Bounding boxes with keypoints

_ _ _ _ _ _ _

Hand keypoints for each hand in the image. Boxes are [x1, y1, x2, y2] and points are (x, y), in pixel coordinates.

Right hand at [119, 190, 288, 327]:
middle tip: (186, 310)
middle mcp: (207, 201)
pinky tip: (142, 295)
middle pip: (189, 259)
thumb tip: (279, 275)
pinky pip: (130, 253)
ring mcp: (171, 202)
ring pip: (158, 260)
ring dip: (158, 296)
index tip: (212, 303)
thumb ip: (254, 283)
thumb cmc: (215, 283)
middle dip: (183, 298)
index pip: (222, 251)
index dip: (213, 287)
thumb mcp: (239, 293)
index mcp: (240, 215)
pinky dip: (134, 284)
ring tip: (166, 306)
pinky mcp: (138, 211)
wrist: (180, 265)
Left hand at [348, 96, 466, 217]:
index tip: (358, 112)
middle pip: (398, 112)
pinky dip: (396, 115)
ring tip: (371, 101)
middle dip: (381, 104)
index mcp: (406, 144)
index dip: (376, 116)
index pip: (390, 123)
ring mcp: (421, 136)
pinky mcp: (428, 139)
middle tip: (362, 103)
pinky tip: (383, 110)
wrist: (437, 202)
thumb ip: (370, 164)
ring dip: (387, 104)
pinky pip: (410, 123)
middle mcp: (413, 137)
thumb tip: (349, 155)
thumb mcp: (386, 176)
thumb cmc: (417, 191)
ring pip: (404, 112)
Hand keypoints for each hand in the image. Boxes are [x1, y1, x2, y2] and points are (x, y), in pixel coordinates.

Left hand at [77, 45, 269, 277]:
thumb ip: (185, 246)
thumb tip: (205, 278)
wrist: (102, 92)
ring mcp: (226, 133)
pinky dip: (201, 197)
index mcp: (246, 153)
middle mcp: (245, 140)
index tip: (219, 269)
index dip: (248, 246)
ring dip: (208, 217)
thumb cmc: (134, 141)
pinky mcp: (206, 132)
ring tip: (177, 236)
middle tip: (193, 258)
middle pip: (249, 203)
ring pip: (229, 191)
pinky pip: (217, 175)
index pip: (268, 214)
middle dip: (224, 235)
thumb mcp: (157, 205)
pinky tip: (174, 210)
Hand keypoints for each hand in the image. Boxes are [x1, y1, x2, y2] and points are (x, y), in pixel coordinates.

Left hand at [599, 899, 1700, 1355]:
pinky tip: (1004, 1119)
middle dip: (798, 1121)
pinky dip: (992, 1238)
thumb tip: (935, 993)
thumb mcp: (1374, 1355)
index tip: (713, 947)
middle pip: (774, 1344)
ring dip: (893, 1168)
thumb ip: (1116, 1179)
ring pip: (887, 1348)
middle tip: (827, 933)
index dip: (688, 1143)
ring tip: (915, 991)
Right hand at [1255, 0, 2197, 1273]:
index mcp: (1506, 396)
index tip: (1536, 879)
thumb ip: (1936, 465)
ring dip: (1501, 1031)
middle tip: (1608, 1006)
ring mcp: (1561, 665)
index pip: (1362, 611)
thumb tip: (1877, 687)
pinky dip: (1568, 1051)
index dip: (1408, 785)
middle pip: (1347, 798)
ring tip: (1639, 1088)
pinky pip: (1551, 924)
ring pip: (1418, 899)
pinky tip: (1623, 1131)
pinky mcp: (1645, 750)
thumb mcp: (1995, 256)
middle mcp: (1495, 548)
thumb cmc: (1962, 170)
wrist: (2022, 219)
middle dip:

_ _ _ _ _ _ _

▸ Task prompt
Return the records exactly, every line included.

▸ Solution to this problem
Hand keypoints for each hand in the image. Boxes are [x1, y1, x2, y2] and points are (x, y), in pixel coordinates.

Right hand at [119, 190, 288, 327]:
middle tip: (186, 310)
middle mcp: (207, 201)
pinky tip: (142, 295)
middle pip: (189, 259)
thumb tip: (279, 275)
pinky pip: (130, 253)
ring mcp: (171, 202)
ring pip: (158, 260)
ring dip: (158, 296)
index tip: (212, 303)
thumb ip: (254, 283)
thumb cmc: (215, 283)
middle dip: (183, 298)
index pip: (222, 251)
index dip: (213, 287)
thumb mcp: (239, 293)
index mcp: (240, 215)
pinky dip: (134, 284)
ring tip: (166, 306)
pinky mcp: (138, 211)
wrist: (180, 265)
Left hand at [348, 96, 466, 217]:
index tip: (358, 112)
middle pip: (398, 112)
pinky dip: (396, 115)
ring tip: (371, 101)
middle dip: (381, 104)
index mcp: (406, 144)
index dip: (376, 116)
index pip: (390, 123)
ring mcp: (421, 136)
pinky mcp: (428, 139)
middle tip: (362, 103)
pinky tip: (383, 110)
wrist: (437, 202)
thumb ip: (370, 164)
ring dip: (387, 104)
pinky pip: (410, 123)
middle mcp: (413, 137)
thumb tip: (349, 155)
thumb mcp: (386, 176)
thumb cmc: (417, 191)
ring pip: (404, 112)
Hand keypoints for each hand in the image. Boxes are [x1, y1, x2, y2] and points are (x, y), in pixel coordinates.

Left hand at [77, 45, 269, 277]:
thumb ip: (185, 246)
thumb tip: (205, 278)
wrist: (102, 92)
ring mcp: (226, 133)
pinky dip: (201, 197)
index mcp: (246, 153)
middle mcp: (245, 140)
index tip: (219, 269)
index dip: (248, 246)
ring dip: (208, 217)
thumb cmc: (134, 141)
pinky mcp: (206, 132)
ring tip: (177, 236)
middle tip: (193, 258)
middle pip: (249, 203)
ring pip: (229, 191)
pinky pip: (217, 175)
index pip: (268, 214)
middle dip: (224, 235)
thumb mcp: (157, 205)
pinky tip: (174, 210)
Hand keypoints for each hand in the image. Boxes are [x1, y1, x2, y2] and points are (x, y), in pixel coordinates.

Left hand at [599, 899, 1700, 1355]:
pinky tip: (1004, 1119)
middle dip: (798, 1121)
pinky dip: (992, 1238)
thumb tip: (935, 993)
thumb mcp: (1374, 1355)
index tip: (713, 947)
middle pip: (774, 1344)
ring dip: (893, 1168)
thumb ip: (1116, 1179)
ring pip: (887, 1348)
middle tip: (827, 933)
index dip: (688, 1143)
ring tip: (915, 991)
Right hand at [1255, 0, 2197, 1273]:
index mcp: (1506, 396)
index tip: (1536, 879)
thumb ip: (1936, 465)
ring dip: (1501, 1031)
middle tip: (1608, 1006)
ring mcp: (1561, 665)
index pip: (1362, 611)
thumb tip: (1877, 687)
pinky dip: (1568, 1051)
index dip: (1408, 785)
middle pip: (1347, 798)
ring tip: (1639, 1088)
pinky pip: (1551, 924)
ring pip: (1418, 899)
pinky tip: (1623, 1131)
pinky mcp: (1645, 750)
thumb mcp: (1995, 256)
middle mcp: (1495, 548)
thumb cmc: (1962, 170)
wrist: (2022, 219)
middle dip:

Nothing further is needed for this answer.